[[ Data under study, beginning ]]

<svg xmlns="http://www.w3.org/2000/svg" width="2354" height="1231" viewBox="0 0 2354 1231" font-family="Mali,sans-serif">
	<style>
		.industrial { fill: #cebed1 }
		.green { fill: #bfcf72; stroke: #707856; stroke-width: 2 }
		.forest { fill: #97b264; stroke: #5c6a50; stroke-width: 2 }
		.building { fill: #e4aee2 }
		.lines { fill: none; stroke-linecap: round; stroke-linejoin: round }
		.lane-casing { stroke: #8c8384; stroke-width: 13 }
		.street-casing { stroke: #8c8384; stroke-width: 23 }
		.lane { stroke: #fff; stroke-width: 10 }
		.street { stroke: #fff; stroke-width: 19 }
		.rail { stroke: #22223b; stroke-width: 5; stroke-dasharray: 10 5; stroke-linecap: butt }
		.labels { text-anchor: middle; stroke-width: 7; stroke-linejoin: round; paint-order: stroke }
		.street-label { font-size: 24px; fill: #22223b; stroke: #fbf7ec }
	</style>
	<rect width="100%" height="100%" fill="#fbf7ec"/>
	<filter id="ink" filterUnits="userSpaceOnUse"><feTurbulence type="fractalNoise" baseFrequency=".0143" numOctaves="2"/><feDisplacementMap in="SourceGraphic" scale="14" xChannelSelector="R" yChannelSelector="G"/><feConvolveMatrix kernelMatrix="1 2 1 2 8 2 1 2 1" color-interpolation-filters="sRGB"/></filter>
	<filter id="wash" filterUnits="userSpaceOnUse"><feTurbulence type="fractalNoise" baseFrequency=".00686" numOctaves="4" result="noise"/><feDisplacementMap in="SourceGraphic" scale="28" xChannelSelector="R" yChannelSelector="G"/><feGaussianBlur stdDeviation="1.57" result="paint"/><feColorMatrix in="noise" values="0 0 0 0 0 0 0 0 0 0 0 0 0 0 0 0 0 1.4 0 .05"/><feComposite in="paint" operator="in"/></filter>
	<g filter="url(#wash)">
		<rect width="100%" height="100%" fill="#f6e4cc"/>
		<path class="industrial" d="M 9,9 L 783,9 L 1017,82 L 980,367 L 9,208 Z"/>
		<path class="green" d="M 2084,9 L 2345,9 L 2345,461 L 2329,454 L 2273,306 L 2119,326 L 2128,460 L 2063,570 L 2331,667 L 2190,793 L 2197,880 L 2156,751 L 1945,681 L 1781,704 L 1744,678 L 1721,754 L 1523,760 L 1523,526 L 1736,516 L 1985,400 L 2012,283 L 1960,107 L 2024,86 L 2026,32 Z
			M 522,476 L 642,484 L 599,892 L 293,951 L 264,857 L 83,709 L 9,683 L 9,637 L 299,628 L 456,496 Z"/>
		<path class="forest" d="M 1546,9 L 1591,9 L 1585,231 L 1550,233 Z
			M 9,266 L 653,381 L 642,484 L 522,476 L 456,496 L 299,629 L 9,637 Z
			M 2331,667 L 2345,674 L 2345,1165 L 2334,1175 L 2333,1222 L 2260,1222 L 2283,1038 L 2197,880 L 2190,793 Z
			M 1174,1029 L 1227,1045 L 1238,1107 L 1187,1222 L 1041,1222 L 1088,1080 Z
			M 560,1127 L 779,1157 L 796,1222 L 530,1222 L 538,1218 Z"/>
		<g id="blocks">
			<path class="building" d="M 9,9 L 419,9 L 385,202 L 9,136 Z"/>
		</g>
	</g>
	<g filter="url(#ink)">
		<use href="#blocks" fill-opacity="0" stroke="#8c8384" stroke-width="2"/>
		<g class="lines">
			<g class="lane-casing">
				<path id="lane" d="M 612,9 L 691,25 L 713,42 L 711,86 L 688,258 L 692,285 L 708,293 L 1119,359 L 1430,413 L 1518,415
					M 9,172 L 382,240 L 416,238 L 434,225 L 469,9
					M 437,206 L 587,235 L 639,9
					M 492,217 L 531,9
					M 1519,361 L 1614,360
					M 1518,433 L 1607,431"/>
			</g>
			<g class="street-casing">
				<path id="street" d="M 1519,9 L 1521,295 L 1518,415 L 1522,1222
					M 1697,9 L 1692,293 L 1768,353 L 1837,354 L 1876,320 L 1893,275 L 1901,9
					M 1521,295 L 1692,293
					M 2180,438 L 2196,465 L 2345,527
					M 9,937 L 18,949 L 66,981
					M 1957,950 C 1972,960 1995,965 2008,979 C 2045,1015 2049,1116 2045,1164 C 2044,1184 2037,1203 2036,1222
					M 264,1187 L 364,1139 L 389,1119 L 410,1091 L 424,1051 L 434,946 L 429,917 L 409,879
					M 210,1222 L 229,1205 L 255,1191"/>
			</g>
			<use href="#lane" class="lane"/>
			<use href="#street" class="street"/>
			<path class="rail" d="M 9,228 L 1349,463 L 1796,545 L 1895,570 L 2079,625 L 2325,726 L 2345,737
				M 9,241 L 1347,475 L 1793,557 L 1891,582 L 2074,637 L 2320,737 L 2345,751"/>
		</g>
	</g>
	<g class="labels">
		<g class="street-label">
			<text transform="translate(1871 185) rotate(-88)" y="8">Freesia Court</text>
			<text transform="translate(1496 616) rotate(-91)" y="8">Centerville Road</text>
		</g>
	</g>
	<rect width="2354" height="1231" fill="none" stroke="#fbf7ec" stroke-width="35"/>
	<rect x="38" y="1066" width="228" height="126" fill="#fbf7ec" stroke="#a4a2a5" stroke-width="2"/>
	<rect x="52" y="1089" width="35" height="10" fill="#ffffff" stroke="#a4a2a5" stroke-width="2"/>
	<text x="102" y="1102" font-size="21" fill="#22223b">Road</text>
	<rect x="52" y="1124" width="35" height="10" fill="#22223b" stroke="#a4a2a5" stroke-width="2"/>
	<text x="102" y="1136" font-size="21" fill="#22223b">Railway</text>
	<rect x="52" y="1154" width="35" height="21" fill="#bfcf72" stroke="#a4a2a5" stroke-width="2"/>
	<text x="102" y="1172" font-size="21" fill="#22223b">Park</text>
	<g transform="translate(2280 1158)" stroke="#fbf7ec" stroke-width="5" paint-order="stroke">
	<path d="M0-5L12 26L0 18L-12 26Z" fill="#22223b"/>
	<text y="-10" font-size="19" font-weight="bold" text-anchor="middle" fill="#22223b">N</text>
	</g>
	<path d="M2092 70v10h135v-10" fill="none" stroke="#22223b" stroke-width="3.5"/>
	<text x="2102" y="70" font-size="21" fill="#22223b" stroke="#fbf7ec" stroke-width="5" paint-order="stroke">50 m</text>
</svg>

[[ Data under study, end ]]

▶ [What needs to be done]: Including any blank lines, repeat the data exactly.

▶ [Answer to this problem]:
<svg xmlns="http://www.w3.org/2000/svg" width="2354" height="1231" viewBox="0 0 2354 1231" font-family="Mali,sans-serif">
	<style>
		.industrial { fill: #cebed1 }
		.green { fill: #bfcf72; stroke: #707856; stroke-width: 2 }
		.forest { fill: #97b264; stroke: #5c6a50; stroke-width: 2 }
		.building { fill: #e4aee2 }
		.lines { fill: none; stroke-linecap: round; stroke-linejoin: round }
		.lane-casing { stroke: #8c8384; stroke-width: 13 }
		.street-casing { stroke: #8c8384; stroke-width: 23 }
		.lane { stroke: #fff; stroke-width: 10 }
		.street { stroke: #fff; stroke-width: 19 }
		.rail { stroke: #22223b; stroke-width: 5; stroke-dasharray: 10 5; stroke-linecap: butt }
		.labels { text-anchor: middle; stroke-width: 7; stroke-linejoin: round; paint-order: stroke }
		.street-label { font-size: 24px; fill: #22223b; stroke: #fbf7ec }
	</style>
	<rect width="100%" height="100%" fill="#fbf7ec"/>
	<filter id="ink" filterUnits="userSpaceOnUse"><feTurbulence type="fractalNoise" baseFrequency=".0143" numOctaves="2"/><feDisplacementMap in="SourceGraphic" scale="14" xChannelSelector="R" yChannelSelector="G"/><feConvolveMatrix kernelMatrix="1 2 1 2 8 2 1 2 1" color-interpolation-filters="sRGB"/></filter>
	<filter id="wash" filterUnits="userSpaceOnUse"><feTurbulence type="fractalNoise" baseFrequency=".00686" numOctaves="4" result="noise"/><feDisplacementMap in="SourceGraphic" scale="28" xChannelSelector="R" yChannelSelector="G"/><feGaussianBlur stdDeviation="1.57" result="paint"/><feColorMatrix in="noise" values="0 0 0 0 0 0 0 0 0 0 0 0 0 0 0 0 0 1.4 0 .05"/><feComposite in="paint" operator="in"/></filter>
	<g filter="url(#wash)">
		<rect width="100%" height="100%" fill="#f6e4cc"/>
		<path class="industrial" d="M 9,9 L 783,9 L 1017,82 L 980,367 L 9,208 Z"/>
		<path class="green" d="M 2084,9 L 2345,9 L 2345,461 L 2329,454 L 2273,306 L 2119,326 L 2128,460 L 2063,570 L 2331,667 L 2190,793 L 2197,880 L 2156,751 L 1945,681 L 1781,704 L 1744,678 L 1721,754 L 1523,760 L 1523,526 L 1736,516 L 1985,400 L 2012,283 L 1960,107 L 2024,86 L 2026,32 Z
			M 522,476 L 642,484 L 599,892 L 293,951 L 264,857 L 83,709 L 9,683 L 9,637 L 299,628 L 456,496 Z"/>
		<path class="forest" d="M 1546,9 L 1591,9 L 1585,231 L 1550,233 Z
			M 9,266 L 653,381 L 642,484 L 522,476 L 456,496 L 299,629 L 9,637 Z
			M 2331,667 L 2345,674 L 2345,1165 L 2334,1175 L 2333,1222 L 2260,1222 L 2283,1038 L 2197,880 L 2190,793 Z
			M 1174,1029 L 1227,1045 L 1238,1107 L 1187,1222 L 1041,1222 L 1088,1080 Z
			M 560,1127 L 779,1157 L 796,1222 L 530,1222 L 538,1218 Z"/>
		<g id="blocks">
			<path class="building" d="M 9,9 L 419,9 L 385,202 L 9,136 Z"/>
		</g>
	</g>
	<g filter="url(#ink)">
		<use href="#blocks" fill-opacity="0" stroke="#8c8384" stroke-width="2"/>
		<g class="lines">
			<g class="lane-casing">
				<path id="lane" d="M 612,9 L 691,25 L 713,42 L 711,86 L 688,258 L 692,285 L 708,293 L 1119,359 L 1430,413 L 1518,415
					M 9,172 L 382,240 L 416,238 L 434,225 L 469,9
					M 437,206 L 587,235 L 639,9
					M 492,217 L 531,9
					M 1519,361 L 1614,360
					M 1518,433 L 1607,431"/>
			</g>
			<g class="street-casing">
				<path id="street" d="M 1519,9 L 1521,295 L 1518,415 L 1522,1222
					M 1697,9 L 1692,293 L 1768,353 L 1837,354 L 1876,320 L 1893,275 L 1901,9
					M 1521,295 L 1692,293
					M 2180,438 L 2196,465 L 2345,527
					M 9,937 L 18,949 L 66,981
					M 1957,950 C 1972,960 1995,965 2008,979 C 2045,1015 2049,1116 2045,1164 C 2044,1184 2037,1203 2036,1222
					M 264,1187 L 364,1139 L 389,1119 L 410,1091 L 424,1051 L 434,946 L 429,917 L 409,879
					M 210,1222 L 229,1205 L 255,1191"/>
			</g>
			<use href="#lane" class="lane"/>
			<use href="#street" class="street"/>
			<path class="rail" d="M 9,228 L 1349,463 L 1796,545 L 1895,570 L 2079,625 L 2325,726 L 2345,737
				M 9,241 L 1347,475 L 1793,557 L 1891,582 L 2074,637 L 2320,737 L 2345,751"/>
		</g>
	</g>
	<g class="labels">
		<g class="street-label">
			<text transform="translate(1871 185) rotate(-88)" y="8">Freesia Court</text>
			<text transform="translate(1496 616) rotate(-91)" y="8">Centerville Road</text>
		</g>
	</g>
	<rect width="2354" height="1231" fill="none" stroke="#fbf7ec" stroke-width="35"/>
	<rect x="38" y="1066" width="228" height="126" fill="#fbf7ec" stroke="#a4a2a5" stroke-width="2"/>
	<rect x="52" y="1089" width="35" height="10" fill="#ffffff" stroke="#a4a2a5" stroke-width="2"/>
	<text x="102" y="1102" font-size="21" fill="#22223b">Road</text>
	<rect x="52" y="1124" width="35" height="10" fill="#22223b" stroke="#a4a2a5" stroke-width="2"/>
	<text x="102" y="1136" font-size="21" fill="#22223b">Railway</text>
	<rect x="52" y="1154" width="35" height="21" fill="#bfcf72" stroke="#a4a2a5" stroke-width="2"/>
	<text x="102" y="1172" font-size="21" fill="#22223b">Park</text>
	<g transform="translate(2280 1158)" stroke="#fbf7ec" stroke-width="5" paint-order="stroke">
	<path d="M0-5L12 26L0 18L-12 26Z" fill="#22223b"/>
	<text y="-10" font-size="19" font-weight="bold" text-anchor="middle" fill="#22223b">N</text>
	</g>
	<path d="M2092 70v10h135v-10" fill="none" stroke="#22223b" stroke-width="3.5"/>
	<text x="2102" y="70" font-size="21" fill="#22223b" stroke="#fbf7ec" stroke-width="5" paint-order="stroke">50 m</text>
</svg>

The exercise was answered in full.